Meinung

Angriff auf den Bahnhof von Kramatorsk: Der Schlüssel zur Suche nach den Tätern

Kiew und seine westlichen Unterstützer machten umgehend Russland für den Raketenangriff auf den Bahnhof von Kramatorsk verantwortlich. Doch eine ordnungsgemäße Untersuchung würde dem wahrscheinlich widersprechen. Der Schlüssel, um die Hintermänner des Angriffs zu finden, liegt in einem übersehenen Detail.
Angriff auf den Bahnhof von Kramatorsk: Der Schlüssel zur Suche nach den TäternQuelle: www.globallookpress.com © Cover Images/Keystone Press Agency

Ein Kommentar von Scott Ritter

In einem Konflikt, in dem täglich Vorwürfe von Kriegsverbrechen zwischen Russland und der Ukraine hin- und hergeschickt werden, sind sich beide Seiten beim Raketenangriff auf den Bahnhof von Kramatorsk am 8. April 2022 um 10:30 Uhr Ortszeit ausnahmsweise einig: Die verwendete Rakete war eine Totschka-U, eine Waffe aus der Sowjetzeit, die im Westen unter der NATO-Bezeichnung SS-21 Scarab bekannt ist.
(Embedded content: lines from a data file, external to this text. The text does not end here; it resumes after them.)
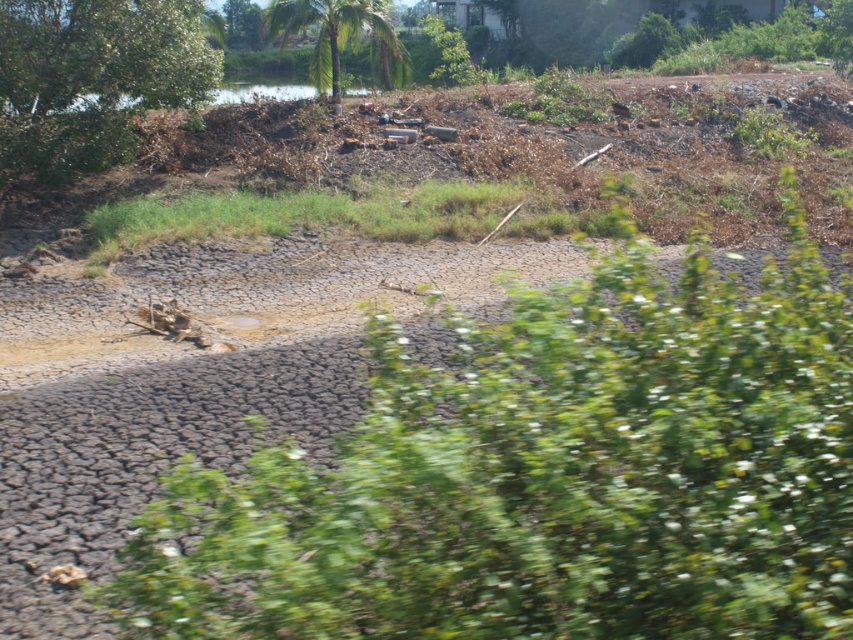
Question: Among these points, which one is farthest from the camera?

Choices:
 (A) (346, 20)
 (B) (126, 52)

Answer: (A)

Question: Is green leafy tree at center positioned before green leafy tree at upper left?

Choices:
 (A) no
 (B) yes

Answer: (B)

Question: Observing the image, what is the correct spatial positioning of green leafy tree at center in reference to green leafy palm at upper center?

Choices:
 (A) above
 (B) below

Answer: (B)

Question: Which of these objects is positioned closest to the green leafy palm at upper center?

Choices:
 (A) green leafy tree at center
 (B) green leafy tree at upper left

Answer: (B)

Question: Is the position of green leafy tree at center less distant than that of green leafy palm at upper center?

Choices:
 (A) no
 (B) yes

Answer: (B)

Question: Which object appears farthest from the camera in this image?

Choices:
 (A) green leafy tree at upper left
 (B) green leafy tree at center
 (C) green leafy palm at upper center

Answer: (C)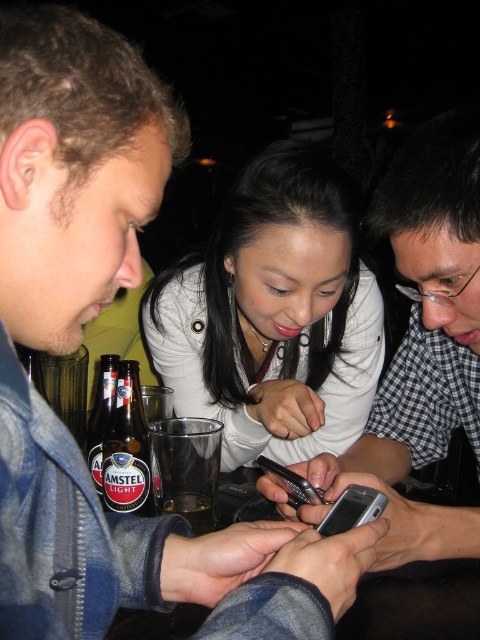
Is the position of silver metallic smartphone at lower center more distant than that of silver metallic smartphone at center?

→ No, silver metallic smartphone at lower center is in front of silver metallic smartphone at center.

Is silver metallic smartphone at lower center bigger than silver metallic smartphone at center?

No, silver metallic smartphone at lower center is not bigger than silver metallic smartphone at center.

Locate an element on the screen. silver metallic smartphone at lower center is located at coordinates (352, 509).

Which is above, amstel light glass bottle at center or amber glass beer at lower center?

amstel light glass bottle at center is above.

Locate an element on the screen. Image resolution: width=480 pixels, height=640 pixels. amstel light glass bottle at center is located at coordinates tap(127, 448).

Between amstel light glass bottle at center and amstel light glass bottle at lower left, which one is positioned higher?

amstel light glass bottle at lower left

Between amstel light glass bottle at center and amstel light glass bottle at lower left, which one has more height?

amstel light glass bottle at center

Who is more distant from viewer, (127, 467) or (103, 387)?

Abgesehen von der Einigkeit in diesem einen technischen Detail bricht die Einigkeit in Bezug auf das Narrativ in sich zusammen – darüber, von wo aus diese Rakete einen belebten Bahnhof traf, wodurch Dutzende von Zivilisten getötet oder verwundet wurden, während sie in Erwartung einer groß angelegten russischen Offensive verzweifelt versuchten, aus der Ostukraine zu fliehen. Jede Seite beschuldigt dabei die andere als den Urheber des Angriffs. Und um dieser Tragödie noch eine zusätzlich zynische Note zu verleihen, waren die russischen Worte "Sa Detei" ("Für die Kinder") mit weißer Farbe auf die Rakete gemalt worden.

Die Totschka kam 1975 beim sowjetischen Militär in den Dienst. Die einstufigen taktischen ballistischen Raketen mit Festbrennstoff wurden im Maschinenbauwerk Wotkinsk gefertigt, bevor sie jeweils an die sowjetische Armee geliefert wurden, wo sie dann weiter an die verschiedenen Einheiten, die mit diesem System ausgestattet waren, weitergegeben wurden. Eine verbesserte Version der Totschka, bekannt als Totschka-U (für "Uluchschenny", zu Deutsch: "verbessert"), wurde 1989 eingeführt. Zu den Verbesserungen gehörten eine erhöhte Reichweite und eine bessere Zielgenauigkeit.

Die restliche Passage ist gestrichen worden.